What’s your mission as a yoga instructor? Who are you trying to reach and why?
MK: My mission as a yoga teacher is to help people feel good in their bodies and through their bodies.  There is a quote “Most people have no idea how good their body is designed to feel” and I think that when initially people get into yoga, that’s what they are surprised by – just how good they feel with it. So just helping people get more connected to that is one focus of mine. On another end of the spectrum I’m super interested in yoga therapy and helping people heal and manage their ailments through the practice of yoga.

What’s your definition of healing? How would you go about the process of it?
MK: There is no simple answer to this, is there? Healing i feel is when you are able to acknowledge, process and release all trauma, memories and attachments that create your reality. There are so many processes to it and so many ways… I don’t think there is only one way. But essentially it begins with becoming more aware of your own self and behaviour.

Yoga in Pakistani media often does not represent the diversity of the human form or experience. What kinds of changes do you feel are necessary for a true paradigm shift?
MK: Well to be honest, I feel like yoga is just not that prevalent here. I feel like it’s just starting to be appreciated and adopted by people. I feel like as this market becomes bigger, the interest in it will become more wide spread and we will see a lot more diversity emerge in the practice. Yoga is really for everyone, and I think the more that people get into it, the more we will see that broader spectrum of experience being offered to people.

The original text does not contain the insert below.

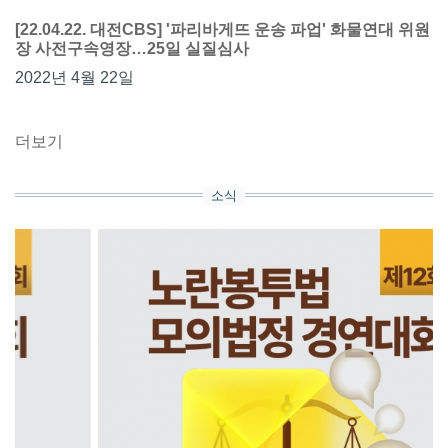
[22.04.22. 대전CBS] '파리바게뜨 운송 파업' 화물연대 위원
장 사전구속영장…25일 실질심사
2022년 4월 22일
더보기
소식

Can a person of any size/shape/fitness level start practicing yoga?
MK: Of course! Yoga is for everyone.

What’s your relationship to your own body? How has this changed over time?
MK: Well it has its ups and downs. I’ve always been very conscious about my body since I was a child. I think for anyone who has been chubby or overweight in their life, the stigma remains in-grained no matter what shape you become. So I have become a lot more accepting of my body, a lot less obsessive about working out and what I am eating, but then healing is not linear; I often go back to the same old relationship of judging my body, wishing it was different and how I would be happier if only I was 5kg lighter.

What are some other common, incorrect assumptions about yoga?
MK: Well people often take yoga as stretching, and while it’s not entirely incorrect, yoga is so much more than that!

Finally, what is the goal of yoga as you see it? Where do you see Mahgul/Soulmat in five years?
MK: The  ‘goal’ of  yoga is  essentially self realisation. The self being the ‘true self’ and that’s a journey that I think we all are on whether we see it that way or we don’t.
In five years I see Soulmat being a platform for all things yoga, healing and self awareness. More than that, if I am completely honest, I haven’t thought much about how I would like Soulmat as the platform to evolve. For myself, I think I can only imagine becoming softer, gentler, growing to become a better teacher, a better entrepreneur and hopefully a better person.